◆ Complete the following:
**a.** Translate this sentence from the article on the Christmas attendance poll into Spanish: "Eighty-four percent of Lutheran pastors said Christmas Eve services are the most attended Christmas event at their church."
**b.** Extend the article on the Christmas attendance poll by a few paragraphs, picking up after its last sentence.

Recommended

More mainline than Evangelical pastors say Christmas Eve service brings highest attendance: poll

Candlelight service, Christmas Eve,
Getty Images

Nearly half of Protestant pastors say that Christmas Eve is the most attended Christmas event at their church while a significant number of pastors draw bigger crowds at events taking place earlier in December, according to a new poll. 

Lifeway Research released the results of a poll asking 1,000 Protestant pastors in the United States about attendance at Christmas events hosted by their church. The survey, conducted from Sept. 6–30, found a plurality of respondents (48%) identifying Christmas Eve services as the “most attended Christmas event” at their church. Participants in the survey included either the senior or sole pastor at a church or a minister serving there. 

On the other hand, just 7% of pastors surveyed cited Christmas Day services as their church’s “most attended Christmas event.” Twenty-six percent of pastors pointed to a Christmas-related event taking place in the third week of December as the most popular gathering at their church, followed by 10% who listed an event taking place in the second week of December. Six percent reported the highest level of attendance at an event in the first week of December or earlier, and 5% said their church’s most popular Christmas event occurs in the first week of January. 

The survey examined differences in pastors’ responses to Christmas-related events at their church based on the region of the country they reside in, the denomination they belong to, the average attendance of their church as well as the pastor’s age, ethnicity, gender and level of educational attainment. 

Eighty-four percent of Lutheran pastors said Christmas Eve services are the most attended Christmas event at their church.

◆ Information provided:
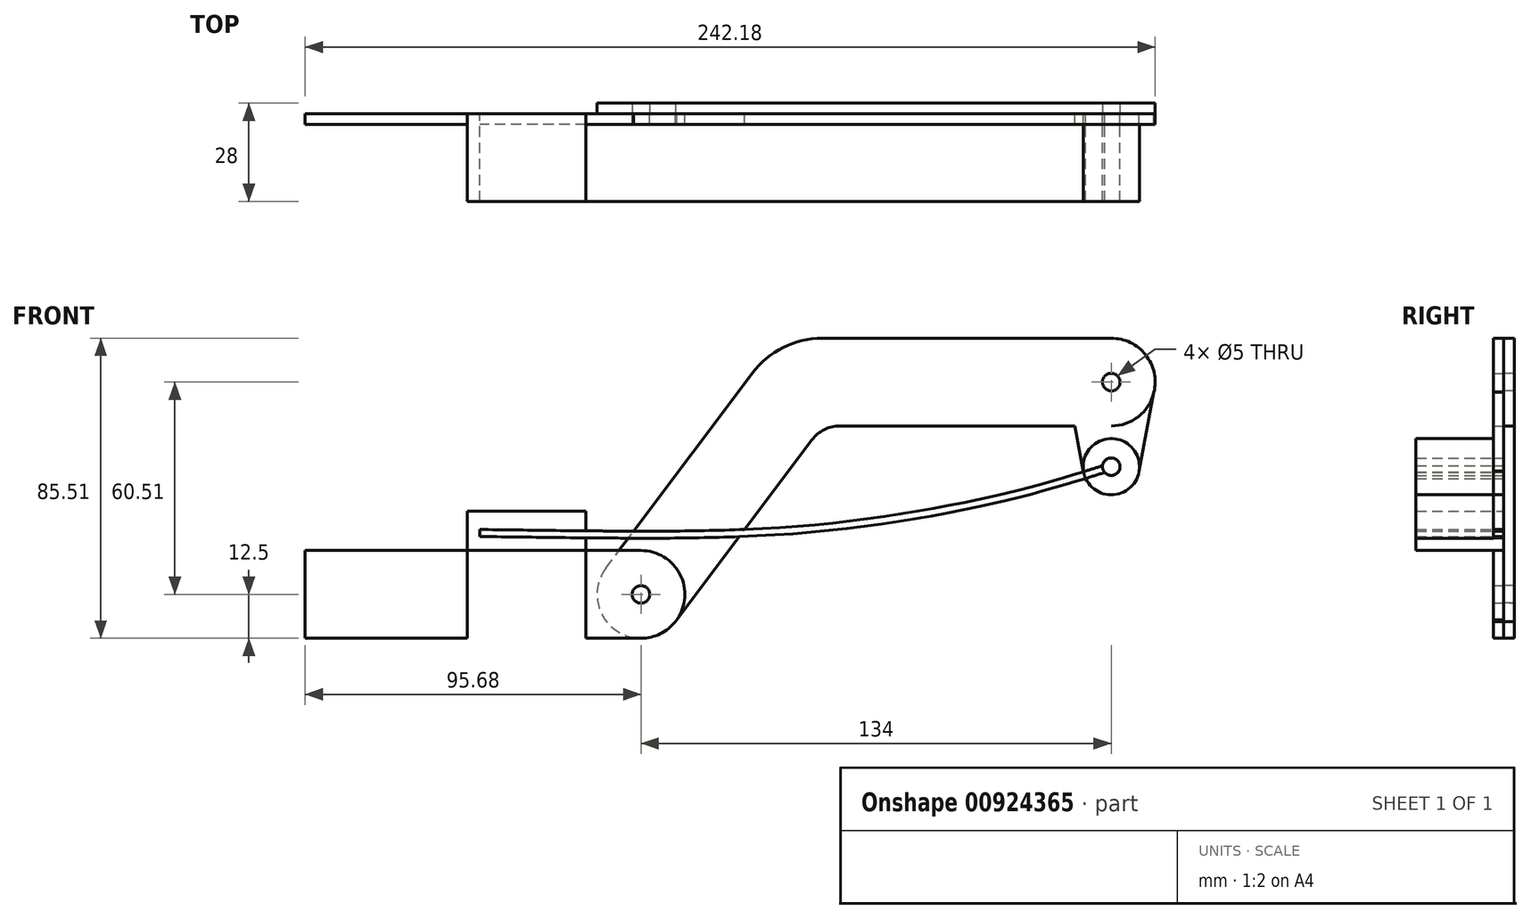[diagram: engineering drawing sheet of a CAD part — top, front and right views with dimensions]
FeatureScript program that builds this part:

◆ Expected answers:
**a.** El ochenta y cuatro por ciento de los pastores luteranos dijo que los servicios de Nochebuena son el evento navideño con mayor asistencia en su iglesia.

**b.**
By contrast, just 7% of Lutheran pastors listed an event occurring in the third week of December as the most well-attended Christmas event at their church. Substantial shares of Pentecostal pastors (45%), pastors affiliated with the Church of Christ (37%) and Baptist pastors (35%) cited such events as the best-attended Christmas gatherings at their churches. 

Sixty percent of mainline pastors told pollsters that Christmas Eve services were the most-attended Christmas events at their church, compared to 44% of their Evangelical counterparts. Thirty percent of Evangelical pastors selected an “event the third week of December” as their church’s most-attended Christmas event, while just 17% of mainline pastors did the same. 

Similarly, 30% of pastors based in the South reported the highest attendance at an event in the third week of December, while pastors based in the Northeast (19%) and Midwest (12%) as well as those leading churches with less than 50 people (19%) were less likely to do so. With only 39% of pastors living in the South pointing to Christmas Eve services as their church’s most-attended Christmas-related event, pastors in this region were the least likely to have the highest level of attendance at such services.

Younger pastors were slightly more likely than their older peers to select Christmas Eve services as their church’s most-attended event. Fifty-three percent of pastors between the ages of 18 and 44 identified Christmas Eve as the most significant event at their church as opposed to 44% of pastors aged 55-64. Christmas Eve services were also identified as their church’s main Christmas event by majorities of white pastors (51%) as well as those with a master’s degree (58%). 

Additionally, Christmas Eve services were more frequently cited as the main Christmas event by female pastors (55%) than male pastors (46%). Fifty-three percent of pastors of churches with between zero and 49 members selected Christmas Eve services as the most popular event at their church, compared to 44% of pastors leading churches with between 100 and 249 attendees.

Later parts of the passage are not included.